The three women and the girl walked out to the barn carrying the towels and the lawn
chairs and the leftover wine and went in through the gate and crossed the hot empty
corral, going out into the pasture through the far gate, and walked along the path
worn by the cattle alongside the fence and stopped at the stock tank. There was a
pad of concrete laid around it, with dirt and manure below it and mud on the low side
of the tank where the tank overflowed, the mud pocked with the deep split hoofprints
of cattle. The tank was brimming full. Behind it, the windmill ran water whenever
the wind gusted up, the pump banged and clanked, the rod jerked up and down, then
the cold fresh clean water spouted out through a long pipe.

They set the lawn chairs in a line back from the tank. Alice stepped up on the concrete
apron and looked in and felt the cold water. On the bottom was a bed of mud and there
were strings of green moss around the edges. She could see black tadpoles squirming
away into the mud. She went back to the women.

Lorraine said, Well. Then she just proceeded to take her clothes off and laid them
out on a chair. She was white as cream and full breasted with blue veins in her breasts
with a swatch of dark hair below her stomach to match the dark hair on her head. They
looked at her. She
raised her arms. Oh God, what a beautiful day. She stepped toward the tank in the
hot manurey dirt and stepped up onto the concrete and leaned over and cupped her hands
in the water, her bare back and legs shining in the sun, and doused her face and hair
and her breasts and gasped, Oh God! Dear Lord! She lifted one foot onto the rim of
the tank and brushed her foot off and stepped over into the water, her body halved,
all of her full-fleshed body in the bright sun, and then lowered herself into the
water and cried, Goddamn! Oh Jesus! and lay out in the water and disappeared and came
up all white and shining. Jesus! Jesus! Then she stood up and turned to them. Come
on, all of you, she called. Get in.

Well then, said Alene.

And she took her clothes off too. She was pale and thin, a little bony, a little sallow,
with small breasts and thin arms and thin thighs and graying hair below. She walked
over to the tank and splashed herself and climbed in and squatted down and rose up
streaming. Oh Jesus! God bless us! Oh come in, Mother. Alice, come on.

Alice removed her clothes then. She had a girl’s flat chest and flat stomach, the
points of her backbone showed and her shoulder blades were sharp edged and she had
no hair there yet, her legs were tanned up to her thighs from wearing shorts and her
arms were tanned. She went to the stock tank and dipped her fingers in the water.
Lorraine and Alene held out their hands to her and she stepped over into the cold
water and caught her breath.

Honey, Lorraine said, go ahead and yell. You have to.
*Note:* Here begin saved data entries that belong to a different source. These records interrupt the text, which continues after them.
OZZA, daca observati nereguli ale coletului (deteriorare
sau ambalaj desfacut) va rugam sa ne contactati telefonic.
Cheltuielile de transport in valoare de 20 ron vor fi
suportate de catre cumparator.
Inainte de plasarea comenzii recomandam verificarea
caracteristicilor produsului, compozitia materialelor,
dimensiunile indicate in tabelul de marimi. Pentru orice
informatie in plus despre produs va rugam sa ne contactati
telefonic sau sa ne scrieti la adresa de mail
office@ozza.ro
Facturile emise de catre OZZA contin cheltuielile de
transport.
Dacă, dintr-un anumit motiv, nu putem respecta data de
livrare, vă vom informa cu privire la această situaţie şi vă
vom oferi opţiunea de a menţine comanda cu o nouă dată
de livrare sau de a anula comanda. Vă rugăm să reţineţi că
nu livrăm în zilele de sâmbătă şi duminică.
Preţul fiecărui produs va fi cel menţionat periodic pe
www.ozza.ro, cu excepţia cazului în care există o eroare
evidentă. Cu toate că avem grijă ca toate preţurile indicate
Oh Jesus, she said softly.

They laughed. Yes, Lorraine said. But yell this time. Yell.

Oh Jesus. Son of a bitch.

They laughed again. Where in the world did you learn that?

At school.

Well. That’s the way then. Let it out. Yell now.

She yelled a little bit.

That’s better.

Now they looked at Willa still outside the tank.

Mother, come on now. You must.

Oh. I don’t know.

Yes. Come on.

Well. Damnation. All right, then.

She took her glasses off and set them on a chair and removed her dress and removed
her bra and her white old lady’s underwear, she was flat chested with soft pale flaps
for breasts, the nipples pointing down, and had a sagging stomach and wide soft hips
folded a little and loose thighs and almost no hair below her stomach, almost as unhaired
in her old age as Alice was in her youth, and she came over and they held out their
hands to her, and she sat sideways on the rim and swung her legs over. Mercy heavens!
she cried. Mercy! She cupped water onto her face and chest. Lord! I’m an old woman
and I’ve never been naked outdoors before. Look at me. Have you, Alene?